▸ Arbeitsauftrag:
Übertrage den Abschnitt, der mit der Zeile mit „Telefon till butiken“ beginnt und bis zum Ende der folgenden Einträge reicht, in eine nummerierte Liste, beide Enden eingeschlossen. Lass Leerzeilen weg.

━━━━━ Bereitgestellte Daten

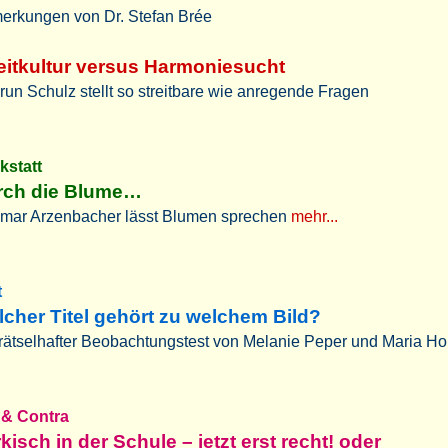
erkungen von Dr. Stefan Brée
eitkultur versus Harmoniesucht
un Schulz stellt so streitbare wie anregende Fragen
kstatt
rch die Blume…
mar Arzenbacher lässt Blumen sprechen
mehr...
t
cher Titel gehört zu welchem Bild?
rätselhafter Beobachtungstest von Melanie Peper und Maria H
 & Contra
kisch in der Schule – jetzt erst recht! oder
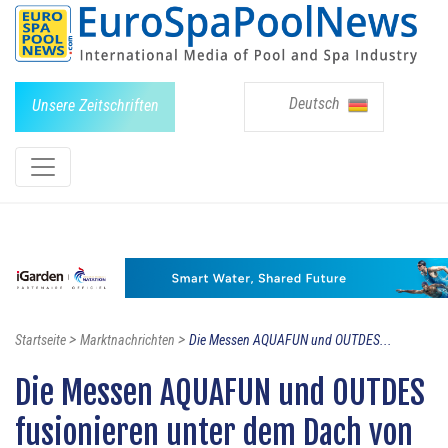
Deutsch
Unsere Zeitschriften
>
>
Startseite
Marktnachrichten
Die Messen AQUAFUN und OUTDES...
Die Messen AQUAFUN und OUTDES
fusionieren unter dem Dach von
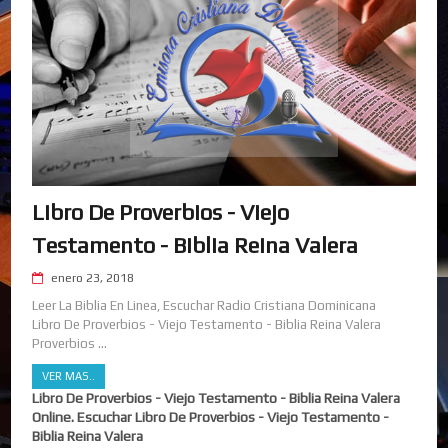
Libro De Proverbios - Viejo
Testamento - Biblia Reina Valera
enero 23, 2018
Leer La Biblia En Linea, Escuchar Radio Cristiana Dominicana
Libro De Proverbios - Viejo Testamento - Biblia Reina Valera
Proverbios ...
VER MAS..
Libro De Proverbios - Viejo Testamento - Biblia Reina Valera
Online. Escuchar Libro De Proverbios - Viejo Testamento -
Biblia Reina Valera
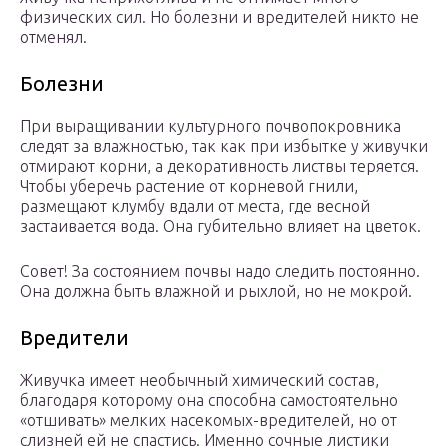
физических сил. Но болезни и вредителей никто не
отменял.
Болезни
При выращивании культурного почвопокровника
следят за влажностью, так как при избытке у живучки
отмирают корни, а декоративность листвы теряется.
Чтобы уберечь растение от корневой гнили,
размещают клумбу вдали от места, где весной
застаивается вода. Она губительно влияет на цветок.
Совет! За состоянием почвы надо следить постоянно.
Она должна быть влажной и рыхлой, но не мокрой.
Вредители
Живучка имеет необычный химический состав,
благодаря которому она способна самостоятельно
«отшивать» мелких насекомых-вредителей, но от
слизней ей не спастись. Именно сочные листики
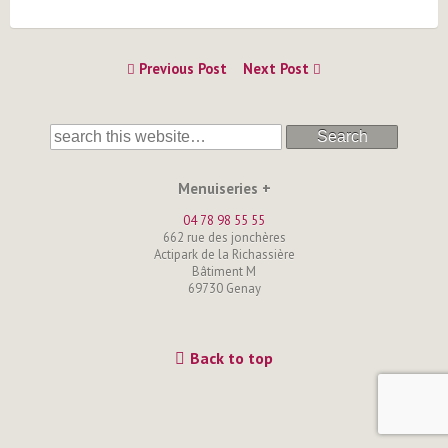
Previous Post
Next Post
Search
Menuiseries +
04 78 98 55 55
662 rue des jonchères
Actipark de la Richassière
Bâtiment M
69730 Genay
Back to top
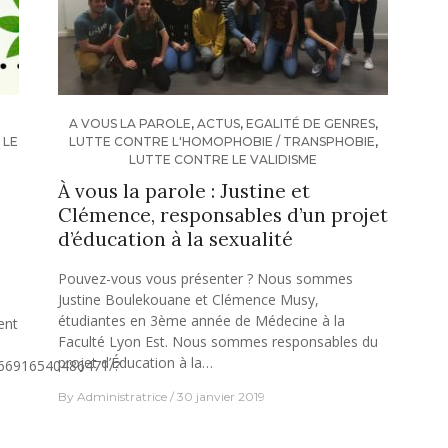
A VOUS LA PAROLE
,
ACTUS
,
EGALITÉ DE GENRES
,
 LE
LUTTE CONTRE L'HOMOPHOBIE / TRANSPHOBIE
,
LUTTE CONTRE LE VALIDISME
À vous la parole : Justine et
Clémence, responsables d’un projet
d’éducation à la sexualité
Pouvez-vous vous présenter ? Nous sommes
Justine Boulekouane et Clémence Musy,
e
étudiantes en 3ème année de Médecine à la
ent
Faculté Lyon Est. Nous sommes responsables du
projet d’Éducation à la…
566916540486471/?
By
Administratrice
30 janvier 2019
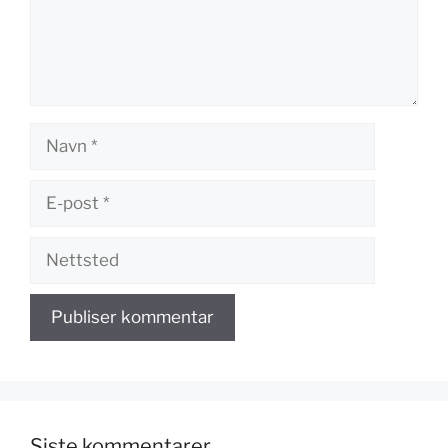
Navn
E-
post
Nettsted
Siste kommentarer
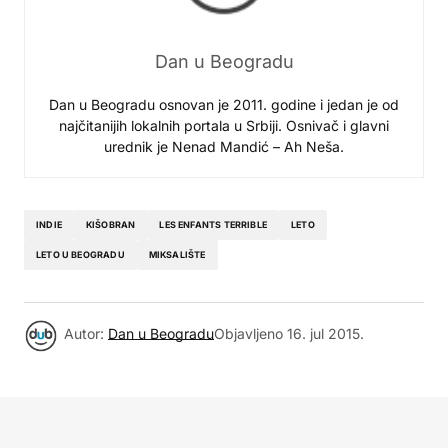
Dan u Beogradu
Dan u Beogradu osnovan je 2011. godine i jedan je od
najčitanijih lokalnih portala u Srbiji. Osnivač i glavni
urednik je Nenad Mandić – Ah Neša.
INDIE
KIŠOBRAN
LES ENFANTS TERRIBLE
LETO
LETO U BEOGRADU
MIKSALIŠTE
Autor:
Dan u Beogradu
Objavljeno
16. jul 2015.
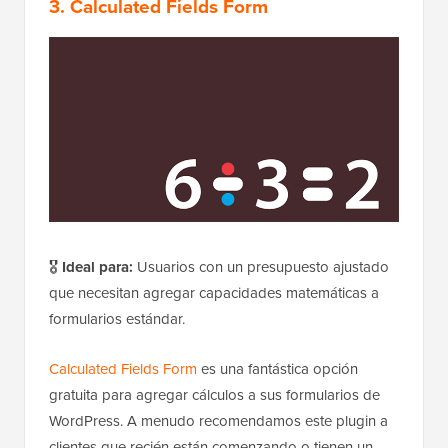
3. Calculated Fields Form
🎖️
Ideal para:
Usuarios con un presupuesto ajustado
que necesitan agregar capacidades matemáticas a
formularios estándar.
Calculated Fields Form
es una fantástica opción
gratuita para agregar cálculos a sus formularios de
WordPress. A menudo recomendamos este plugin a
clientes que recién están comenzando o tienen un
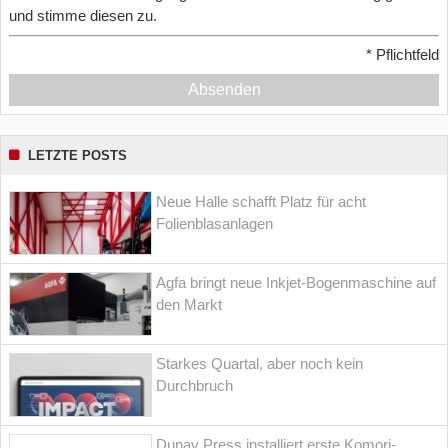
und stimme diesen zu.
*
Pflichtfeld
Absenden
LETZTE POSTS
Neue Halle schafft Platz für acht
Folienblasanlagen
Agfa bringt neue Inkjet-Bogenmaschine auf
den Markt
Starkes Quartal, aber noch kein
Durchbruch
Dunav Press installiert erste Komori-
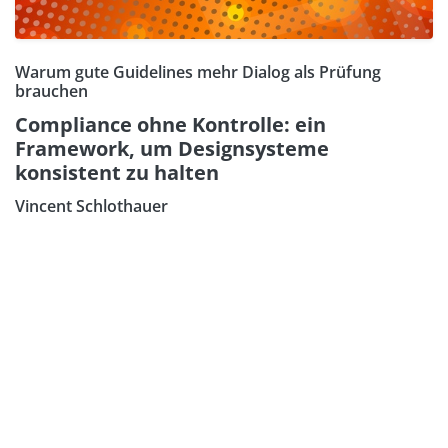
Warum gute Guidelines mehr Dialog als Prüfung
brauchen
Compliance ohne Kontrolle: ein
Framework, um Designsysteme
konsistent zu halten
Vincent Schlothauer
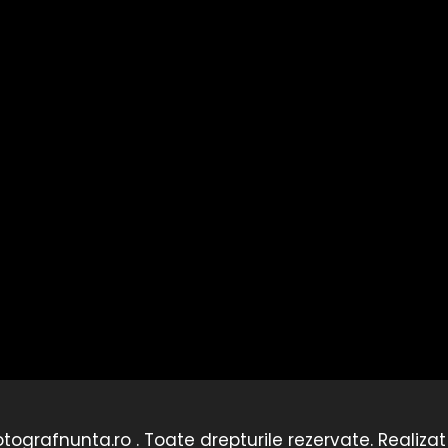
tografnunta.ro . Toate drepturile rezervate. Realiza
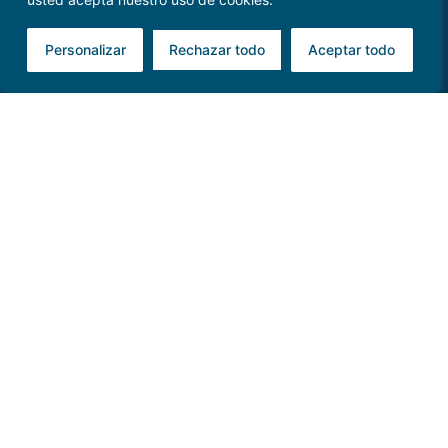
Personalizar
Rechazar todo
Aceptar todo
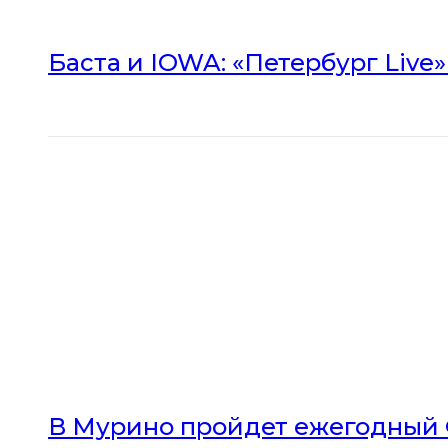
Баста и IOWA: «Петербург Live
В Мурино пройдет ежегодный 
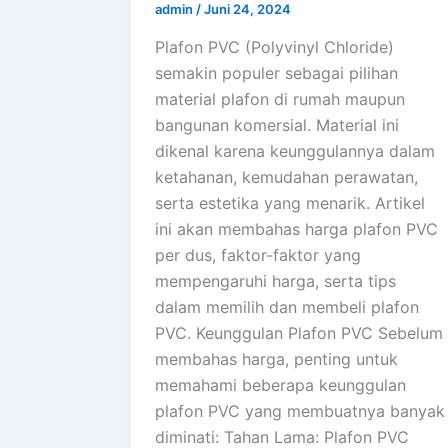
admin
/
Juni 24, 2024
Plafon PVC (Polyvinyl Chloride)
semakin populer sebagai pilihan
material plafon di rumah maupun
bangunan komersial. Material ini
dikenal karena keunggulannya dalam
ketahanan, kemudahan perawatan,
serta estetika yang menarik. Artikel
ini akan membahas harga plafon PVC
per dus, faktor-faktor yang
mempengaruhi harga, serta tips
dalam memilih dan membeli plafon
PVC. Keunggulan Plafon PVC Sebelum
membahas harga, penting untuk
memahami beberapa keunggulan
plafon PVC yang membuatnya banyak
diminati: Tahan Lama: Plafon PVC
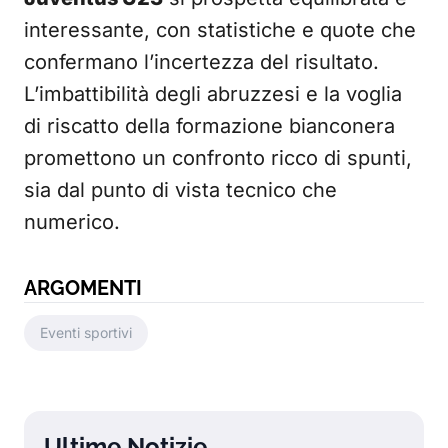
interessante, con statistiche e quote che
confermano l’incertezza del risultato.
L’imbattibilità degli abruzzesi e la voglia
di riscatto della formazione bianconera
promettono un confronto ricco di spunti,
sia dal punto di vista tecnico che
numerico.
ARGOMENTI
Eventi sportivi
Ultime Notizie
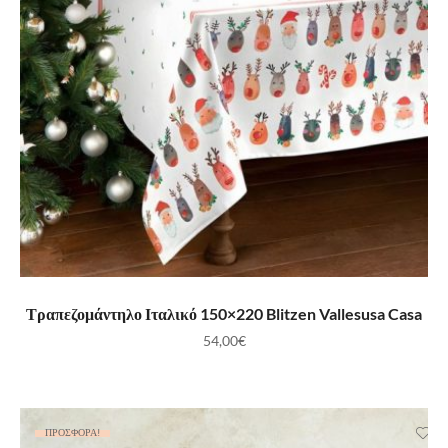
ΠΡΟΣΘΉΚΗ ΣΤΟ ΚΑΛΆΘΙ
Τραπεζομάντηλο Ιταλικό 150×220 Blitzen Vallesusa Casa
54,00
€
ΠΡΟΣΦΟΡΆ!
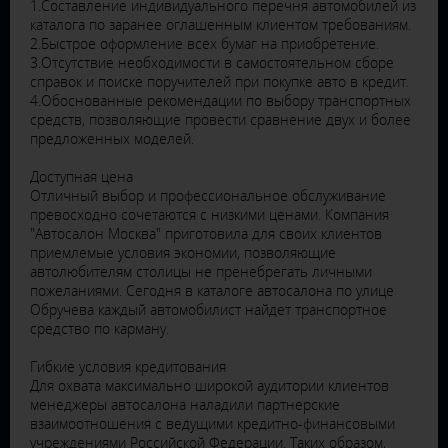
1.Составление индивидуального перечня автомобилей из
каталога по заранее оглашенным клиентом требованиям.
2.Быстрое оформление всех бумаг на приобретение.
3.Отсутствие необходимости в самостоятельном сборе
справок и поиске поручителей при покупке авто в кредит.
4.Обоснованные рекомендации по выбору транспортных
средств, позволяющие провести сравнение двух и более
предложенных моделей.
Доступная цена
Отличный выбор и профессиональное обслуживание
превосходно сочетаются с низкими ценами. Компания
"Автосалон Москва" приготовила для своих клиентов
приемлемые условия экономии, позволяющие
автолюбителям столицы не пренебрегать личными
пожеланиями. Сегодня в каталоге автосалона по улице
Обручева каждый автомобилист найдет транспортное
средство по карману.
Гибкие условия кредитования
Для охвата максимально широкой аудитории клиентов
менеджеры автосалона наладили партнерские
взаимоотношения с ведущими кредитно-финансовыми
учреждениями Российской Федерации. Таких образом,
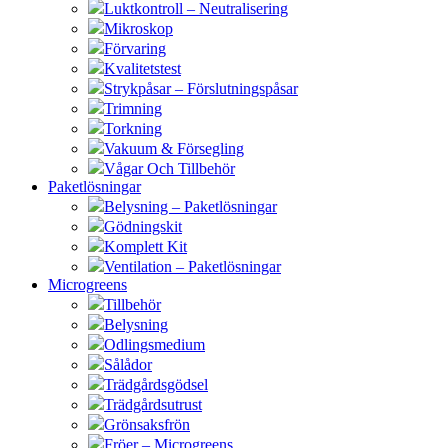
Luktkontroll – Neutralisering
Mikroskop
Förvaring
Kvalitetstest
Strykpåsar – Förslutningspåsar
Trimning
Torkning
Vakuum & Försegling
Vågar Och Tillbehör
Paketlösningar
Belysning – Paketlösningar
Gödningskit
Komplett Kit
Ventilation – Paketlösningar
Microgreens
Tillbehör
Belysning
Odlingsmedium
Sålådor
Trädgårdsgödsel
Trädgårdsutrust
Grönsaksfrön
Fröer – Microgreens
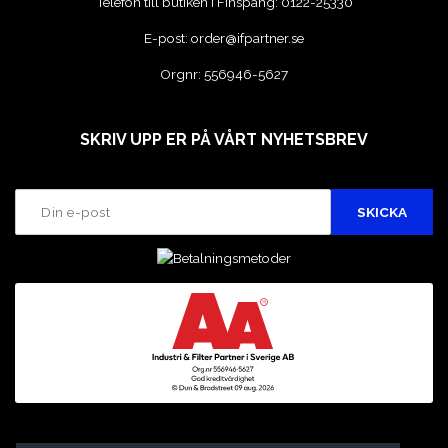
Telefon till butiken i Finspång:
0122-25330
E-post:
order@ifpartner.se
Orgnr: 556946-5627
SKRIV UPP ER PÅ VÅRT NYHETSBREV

━━━━━━━━━━

▸ Deine Antwort:
1. Telefon till butiken i Finspång:
2. 0122-25330
3. E-post:
4. order@ifpartner.se
5. Orgnr: 556946-5627
6. SKRIV UPP ER PÅ VÅRT NYHETSBREV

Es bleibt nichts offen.